[STATED EXERCISE] Revise the records below by replacing "Point out" with "Identify", leaving everything else unchanged.

------

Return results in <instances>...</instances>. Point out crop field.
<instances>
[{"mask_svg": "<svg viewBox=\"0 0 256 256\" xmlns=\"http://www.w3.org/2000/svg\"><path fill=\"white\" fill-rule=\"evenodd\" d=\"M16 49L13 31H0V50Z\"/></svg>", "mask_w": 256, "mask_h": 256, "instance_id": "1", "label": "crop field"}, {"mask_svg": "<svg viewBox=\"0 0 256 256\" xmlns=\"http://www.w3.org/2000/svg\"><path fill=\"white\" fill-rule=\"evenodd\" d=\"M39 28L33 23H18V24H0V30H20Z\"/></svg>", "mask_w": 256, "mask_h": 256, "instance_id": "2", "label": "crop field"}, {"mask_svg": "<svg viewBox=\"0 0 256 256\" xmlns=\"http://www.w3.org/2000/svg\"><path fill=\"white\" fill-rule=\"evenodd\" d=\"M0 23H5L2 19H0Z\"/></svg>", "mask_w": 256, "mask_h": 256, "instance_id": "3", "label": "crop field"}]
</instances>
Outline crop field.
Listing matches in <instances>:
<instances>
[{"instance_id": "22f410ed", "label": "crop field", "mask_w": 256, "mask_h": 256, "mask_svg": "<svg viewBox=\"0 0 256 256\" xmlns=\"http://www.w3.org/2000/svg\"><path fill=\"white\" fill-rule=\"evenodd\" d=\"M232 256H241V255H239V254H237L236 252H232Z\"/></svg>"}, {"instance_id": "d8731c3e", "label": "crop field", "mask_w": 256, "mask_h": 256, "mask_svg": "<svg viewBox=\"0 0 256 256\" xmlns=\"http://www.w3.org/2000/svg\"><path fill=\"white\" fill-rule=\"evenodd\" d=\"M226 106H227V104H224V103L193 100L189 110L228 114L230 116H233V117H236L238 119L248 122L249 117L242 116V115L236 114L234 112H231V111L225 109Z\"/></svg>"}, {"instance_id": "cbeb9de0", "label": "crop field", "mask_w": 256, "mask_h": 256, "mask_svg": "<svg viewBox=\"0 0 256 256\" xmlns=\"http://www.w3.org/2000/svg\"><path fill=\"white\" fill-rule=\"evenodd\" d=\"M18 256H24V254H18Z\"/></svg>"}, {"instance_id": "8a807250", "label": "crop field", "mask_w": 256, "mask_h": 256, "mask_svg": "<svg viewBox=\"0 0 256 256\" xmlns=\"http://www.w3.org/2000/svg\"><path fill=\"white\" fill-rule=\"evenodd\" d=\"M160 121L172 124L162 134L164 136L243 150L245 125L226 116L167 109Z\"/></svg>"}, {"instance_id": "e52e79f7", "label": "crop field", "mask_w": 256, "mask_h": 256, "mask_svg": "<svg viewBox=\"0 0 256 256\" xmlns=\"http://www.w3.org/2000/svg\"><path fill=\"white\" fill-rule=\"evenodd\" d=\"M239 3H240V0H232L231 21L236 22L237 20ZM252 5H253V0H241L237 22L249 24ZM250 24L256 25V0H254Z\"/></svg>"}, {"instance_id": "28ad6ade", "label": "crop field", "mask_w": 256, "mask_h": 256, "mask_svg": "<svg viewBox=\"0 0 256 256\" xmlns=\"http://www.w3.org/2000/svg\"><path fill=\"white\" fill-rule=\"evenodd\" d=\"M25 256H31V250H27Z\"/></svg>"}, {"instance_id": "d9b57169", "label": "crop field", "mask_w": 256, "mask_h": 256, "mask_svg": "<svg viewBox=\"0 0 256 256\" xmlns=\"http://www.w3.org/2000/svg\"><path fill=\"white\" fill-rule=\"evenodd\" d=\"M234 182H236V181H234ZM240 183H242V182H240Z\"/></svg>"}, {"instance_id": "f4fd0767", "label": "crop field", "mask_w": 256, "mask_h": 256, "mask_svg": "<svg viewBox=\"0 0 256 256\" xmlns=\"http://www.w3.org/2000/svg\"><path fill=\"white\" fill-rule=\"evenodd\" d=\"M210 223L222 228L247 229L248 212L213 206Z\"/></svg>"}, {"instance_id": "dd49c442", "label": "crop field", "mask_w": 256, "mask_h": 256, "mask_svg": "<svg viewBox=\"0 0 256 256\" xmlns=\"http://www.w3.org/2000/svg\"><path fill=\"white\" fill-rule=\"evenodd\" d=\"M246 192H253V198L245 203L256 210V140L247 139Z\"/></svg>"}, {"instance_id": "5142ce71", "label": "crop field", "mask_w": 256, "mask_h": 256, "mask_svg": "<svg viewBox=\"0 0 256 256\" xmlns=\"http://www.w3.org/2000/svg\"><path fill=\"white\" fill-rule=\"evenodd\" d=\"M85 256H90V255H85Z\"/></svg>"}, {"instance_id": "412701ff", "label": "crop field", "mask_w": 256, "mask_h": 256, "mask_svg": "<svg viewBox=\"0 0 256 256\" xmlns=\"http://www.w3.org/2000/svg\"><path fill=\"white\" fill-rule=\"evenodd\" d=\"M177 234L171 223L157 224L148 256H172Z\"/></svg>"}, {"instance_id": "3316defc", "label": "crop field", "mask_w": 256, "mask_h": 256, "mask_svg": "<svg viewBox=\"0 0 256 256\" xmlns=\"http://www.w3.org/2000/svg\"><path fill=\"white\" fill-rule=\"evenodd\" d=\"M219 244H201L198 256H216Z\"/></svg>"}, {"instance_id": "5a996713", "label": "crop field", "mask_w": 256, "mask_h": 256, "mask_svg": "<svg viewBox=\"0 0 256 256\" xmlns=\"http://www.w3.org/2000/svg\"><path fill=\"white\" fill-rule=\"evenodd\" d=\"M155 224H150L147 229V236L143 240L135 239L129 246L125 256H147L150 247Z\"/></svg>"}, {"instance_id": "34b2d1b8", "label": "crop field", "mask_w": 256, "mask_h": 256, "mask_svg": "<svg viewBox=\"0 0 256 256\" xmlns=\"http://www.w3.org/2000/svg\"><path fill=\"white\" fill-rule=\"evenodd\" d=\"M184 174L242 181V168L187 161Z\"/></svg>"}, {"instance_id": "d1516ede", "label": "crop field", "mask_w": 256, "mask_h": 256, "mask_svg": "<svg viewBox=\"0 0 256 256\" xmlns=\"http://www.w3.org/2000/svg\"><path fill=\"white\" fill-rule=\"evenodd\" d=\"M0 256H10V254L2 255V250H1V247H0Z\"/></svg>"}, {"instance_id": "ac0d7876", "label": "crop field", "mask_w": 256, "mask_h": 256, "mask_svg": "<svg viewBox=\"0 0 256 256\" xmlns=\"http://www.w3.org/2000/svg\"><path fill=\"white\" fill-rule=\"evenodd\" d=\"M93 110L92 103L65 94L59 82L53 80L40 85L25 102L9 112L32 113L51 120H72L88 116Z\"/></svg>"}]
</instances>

------

[EXERCISE ANSWER]
Return results in <instances>...</instances>. Identify crop field.
<instances>
[{"mask_svg": "<svg viewBox=\"0 0 256 256\" xmlns=\"http://www.w3.org/2000/svg\"><path fill=\"white\" fill-rule=\"evenodd\" d=\"M16 49L13 31H0V50Z\"/></svg>", "mask_w": 256, "mask_h": 256, "instance_id": "1", "label": "crop field"}, {"mask_svg": "<svg viewBox=\"0 0 256 256\" xmlns=\"http://www.w3.org/2000/svg\"><path fill=\"white\" fill-rule=\"evenodd\" d=\"M39 28L33 23H18V24H0V30H20Z\"/></svg>", "mask_w": 256, "mask_h": 256, "instance_id": "2", "label": "crop field"}, {"mask_svg": "<svg viewBox=\"0 0 256 256\" xmlns=\"http://www.w3.org/2000/svg\"><path fill=\"white\" fill-rule=\"evenodd\" d=\"M0 23H5L2 19H0Z\"/></svg>", "mask_w": 256, "mask_h": 256, "instance_id": "3", "label": "crop field"}]
</instances>
Outline crop field.
Listing matches in <instances>:
<instances>
[{"instance_id": "22f410ed", "label": "crop field", "mask_w": 256, "mask_h": 256, "mask_svg": "<svg viewBox=\"0 0 256 256\" xmlns=\"http://www.w3.org/2000/svg\"><path fill=\"white\" fill-rule=\"evenodd\" d=\"M232 256H241V255H239V254H237L236 252H232Z\"/></svg>"}, {"instance_id": "d8731c3e", "label": "crop field", "mask_w": 256, "mask_h": 256, "mask_svg": "<svg viewBox=\"0 0 256 256\" xmlns=\"http://www.w3.org/2000/svg\"><path fill=\"white\" fill-rule=\"evenodd\" d=\"M226 106H227V104H224V103L193 100L189 110L228 114L230 116H233V117H236L238 119L248 122L249 117L242 116V115L236 114L234 112H231V111L225 109Z\"/></svg>"}, {"instance_id": "cbeb9de0", "label": "crop field", "mask_w": 256, "mask_h": 256, "mask_svg": "<svg viewBox=\"0 0 256 256\" xmlns=\"http://www.w3.org/2000/svg\"><path fill=\"white\" fill-rule=\"evenodd\" d=\"M18 256H24V254H18Z\"/></svg>"}, {"instance_id": "8a807250", "label": "crop field", "mask_w": 256, "mask_h": 256, "mask_svg": "<svg viewBox=\"0 0 256 256\" xmlns=\"http://www.w3.org/2000/svg\"><path fill=\"white\" fill-rule=\"evenodd\" d=\"M160 121L172 124L162 134L164 136L243 150L245 125L226 116L167 109Z\"/></svg>"}, {"instance_id": "e52e79f7", "label": "crop field", "mask_w": 256, "mask_h": 256, "mask_svg": "<svg viewBox=\"0 0 256 256\" xmlns=\"http://www.w3.org/2000/svg\"><path fill=\"white\" fill-rule=\"evenodd\" d=\"M239 3H240V0H232L231 21L236 22L237 20ZM252 5H253V0H241L237 22L249 24ZM250 24L256 25V0H254Z\"/></svg>"}, {"instance_id": "28ad6ade", "label": "crop field", "mask_w": 256, "mask_h": 256, "mask_svg": "<svg viewBox=\"0 0 256 256\" xmlns=\"http://www.w3.org/2000/svg\"><path fill=\"white\" fill-rule=\"evenodd\" d=\"M25 256H31V250H27Z\"/></svg>"}, {"instance_id": "d9b57169", "label": "crop field", "mask_w": 256, "mask_h": 256, "mask_svg": "<svg viewBox=\"0 0 256 256\" xmlns=\"http://www.w3.org/2000/svg\"><path fill=\"white\" fill-rule=\"evenodd\" d=\"M234 182H236V181H234ZM240 183H242V182H240Z\"/></svg>"}, {"instance_id": "f4fd0767", "label": "crop field", "mask_w": 256, "mask_h": 256, "mask_svg": "<svg viewBox=\"0 0 256 256\" xmlns=\"http://www.w3.org/2000/svg\"><path fill=\"white\" fill-rule=\"evenodd\" d=\"M210 223L222 228L247 229L248 212L213 206Z\"/></svg>"}, {"instance_id": "dd49c442", "label": "crop field", "mask_w": 256, "mask_h": 256, "mask_svg": "<svg viewBox=\"0 0 256 256\" xmlns=\"http://www.w3.org/2000/svg\"><path fill=\"white\" fill-rule=\"evenodd\" d=\"M246 192H253V198L245 203L256 210V140L247 139Z\"/></svg>"}, {"instance_id": "5142ce71", "label": "crop field", "mask_w": 256, "mask_h": 256, "mask_svg": "<svg viewBox=\"0 0 256 256\" xmlns=\"http://www.w3.org/2000/svg\"><path fill=\"white\" fill-rule=\"evenodd\" d=\"M85 256H90V255H85Z\"/></svg>"}, {"instance_id": "412701ff", "label": "crop field", "mask_w": 256, "mask_h": 256, "mask_svg": "<svg viewBox=\"0 0 256 256\" xmlns=\"http://www.w3.org/2000/svg\"><path fill=\"white\" fill-rule=\"evenodd\" d=\"M177 234L171 223L157 224L148 256H172Z\"/></svg>"}, {"instance_id": "3316defc", "label": "crop field", "mask_w": 256, "mask_h": 256, "mask_svg": "<svg viewBox=\"0 0 256 256\" xmlns=\"http://www.w3.org/2000/svg\"><path fill=\"white\" fill-rule=\"evenodd\" d=\"M219 244H201L198 256H216Z\"/></svg>"}, {"instance_id": "5a996713", "label": "crop field", "mask_w": 256, "mask_h": 256, "mask_svg": "<svg viewBox=\"0 0 256 256\" xmlns=\"http://www.w3.org/2000/svg\"><path fill=\"white\" fill-rule=\"evenodd\" d=\"M155 224H150L147 229V236L143 240L135 239L129 246L125 256H147L150 247Z\"/></svg>"}, {"instance_id": "34b2d1b8", "label": "crop field", "mask_w": 256, "mask_h": 256, "mask_svg": "<svg viewBox=\"0 0 256 256\" xmlns=\"http://www.w3.org/2000/svg\"><path fill=\"white\" fill-rule=\"evenodd\" d=\"M184 174L242 181V168L187 161Z\"/></svg>"}, {"instance_id": "d1516ede", "label": "crop field", "mask_w": 256, "mask_h": 256, "mask_svg": "<svg viewBox=\"0 0 256 256\" xmlns=\"http://www.w3.org/2000/svg\"><path fill=\"white\" fill-rule=\"evenodd\" d=\"M0 256H10V254L2 255V250H1V247H0Z\"/></svg>"}, {"instance_id": "ac0d7876", "label": "crop field", "mask_w": 256, "mask_h": 256, "mask_svg": "<svg viewBox=\"0 0 256 256\" xmlns=\"http://www.w3.org/2000/svg\"><path fill=\"white\" fill-rule=\"evenodd\" d=\"M93 110L92 103L65 94L59 82L53 80L40 85L25 102L9 112L32 113L51 120H72L88 116Z\"/></svg>"}]
</instances>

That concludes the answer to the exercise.